Не зная, как объяснить эти библейские тонкости, бабушка с озабоченным видом заканчивала урок и отправляла внучку погулять. Сама же вновь открывала святое писание и усердно пыталась найти понятные ответы на заковыристые вопросы.

Да, нелегко давалась девочке божья наука. Причём мучились вместе: и баба, и внучка. Дед, Дорофей Евсеевич, глядя на их страдания, только посмеивался: “Не я один такой…”

Год назад, решил он под влиянием своей жены и меняющейся (непонятно в какую сторону) жизни тоже изучить Библию. “Тут многое разъясняется, и прошлое, и грядущее”, – многозначительно наставляла Соломея. После такого посвящения Дорофей Евсеевич добросовестно приступил к чтению.

Поначалу всё шло хорошо. Делился с женой своими впечатлениями, спрашивал, выслушивал… Повеселел, приободрился даже! Но, когда дошёл до тех мест, где скрупулезно расписывалась родословная прародителя рода людского: “ Адам жил сто тридцать лет и родил сына… и нарек ему имя: Сиф. И родил он сынов и дочерей… Сиф жил… и родил Еноса. Енос жил… и родил Каинана… Каинан жил… и родил Малелеила…” – Евсеевич стал мрачнеть. Дойдя до конца адамовой ветви, он возвращался назад, чесал затылок, хмурился, что-то мучительно соображал… Часто вставал и отрешённо, беззвучно шевеля губами, прохаживался по комнате. Косые лучи солнца, проникающие сквозь хлипкие занавески, оттеняли морщинистое лицо, бледнеющее день ото дня.

– Передохнул бы – писание то сурьёзное… – видя, как мается муж, заботливо предлагала Соломея.

Тот смотрел сквозь жену, как через стекло, ничего не говорил, шлёпал губами и продолжал чтение.

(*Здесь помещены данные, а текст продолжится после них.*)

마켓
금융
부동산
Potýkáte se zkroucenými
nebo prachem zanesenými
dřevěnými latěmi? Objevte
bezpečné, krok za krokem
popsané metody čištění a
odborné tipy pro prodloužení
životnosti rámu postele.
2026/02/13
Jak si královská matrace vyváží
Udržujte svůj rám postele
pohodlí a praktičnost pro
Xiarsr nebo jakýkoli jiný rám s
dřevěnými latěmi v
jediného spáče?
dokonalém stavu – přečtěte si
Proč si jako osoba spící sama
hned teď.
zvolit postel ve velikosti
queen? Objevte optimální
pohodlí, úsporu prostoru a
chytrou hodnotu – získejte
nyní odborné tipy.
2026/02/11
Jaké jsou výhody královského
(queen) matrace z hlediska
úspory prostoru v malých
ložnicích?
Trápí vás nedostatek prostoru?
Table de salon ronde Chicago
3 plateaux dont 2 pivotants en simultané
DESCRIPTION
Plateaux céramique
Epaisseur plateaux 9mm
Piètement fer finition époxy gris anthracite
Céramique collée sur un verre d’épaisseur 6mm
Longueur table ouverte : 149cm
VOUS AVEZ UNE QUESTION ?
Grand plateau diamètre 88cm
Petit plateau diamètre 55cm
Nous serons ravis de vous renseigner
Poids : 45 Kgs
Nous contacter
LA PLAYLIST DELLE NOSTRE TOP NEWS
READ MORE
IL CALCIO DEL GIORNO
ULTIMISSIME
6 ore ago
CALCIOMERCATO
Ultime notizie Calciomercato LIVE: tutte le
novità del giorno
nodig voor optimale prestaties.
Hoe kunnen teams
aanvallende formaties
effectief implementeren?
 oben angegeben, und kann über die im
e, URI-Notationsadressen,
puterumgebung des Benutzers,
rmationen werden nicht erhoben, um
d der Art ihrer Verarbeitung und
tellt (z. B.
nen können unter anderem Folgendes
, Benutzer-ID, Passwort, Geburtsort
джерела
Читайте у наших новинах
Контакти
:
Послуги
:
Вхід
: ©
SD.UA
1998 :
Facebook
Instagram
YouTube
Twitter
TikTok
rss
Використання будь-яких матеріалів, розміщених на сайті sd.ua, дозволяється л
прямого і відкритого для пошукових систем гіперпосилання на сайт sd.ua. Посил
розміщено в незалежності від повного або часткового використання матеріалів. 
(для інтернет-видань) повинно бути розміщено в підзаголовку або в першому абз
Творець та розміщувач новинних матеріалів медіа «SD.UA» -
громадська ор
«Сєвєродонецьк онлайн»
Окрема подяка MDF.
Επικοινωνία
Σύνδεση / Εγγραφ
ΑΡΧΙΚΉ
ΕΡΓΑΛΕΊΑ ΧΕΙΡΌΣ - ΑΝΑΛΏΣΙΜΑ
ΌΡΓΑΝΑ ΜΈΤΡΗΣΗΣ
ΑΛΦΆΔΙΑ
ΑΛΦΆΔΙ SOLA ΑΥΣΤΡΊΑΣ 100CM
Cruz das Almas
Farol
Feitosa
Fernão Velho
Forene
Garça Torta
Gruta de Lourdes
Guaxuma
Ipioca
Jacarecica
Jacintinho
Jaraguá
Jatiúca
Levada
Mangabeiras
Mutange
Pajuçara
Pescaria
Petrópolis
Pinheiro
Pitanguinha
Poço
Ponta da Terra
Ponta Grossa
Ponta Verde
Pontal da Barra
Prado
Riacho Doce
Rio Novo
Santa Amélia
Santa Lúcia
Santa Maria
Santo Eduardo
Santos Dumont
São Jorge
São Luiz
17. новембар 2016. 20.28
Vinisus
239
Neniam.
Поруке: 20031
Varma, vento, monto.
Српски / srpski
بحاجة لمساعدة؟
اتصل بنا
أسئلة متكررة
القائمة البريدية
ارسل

Набожная старушка не могла и предполагать, что её настойчивый муж пытается запомнить всех потомков Адама с их подчас непростыми именами! Поскольку такой нелёгкий для престарелого мозга труд оказался чрезмерным, дед – слёг… Провалявшись месяц в горячке, приняв интенсивное лечение от простуды и иных расхожих болезней, Дорофей Евсеевич – после того как очухался – обходил святое писание стороной и с некоторой опаской.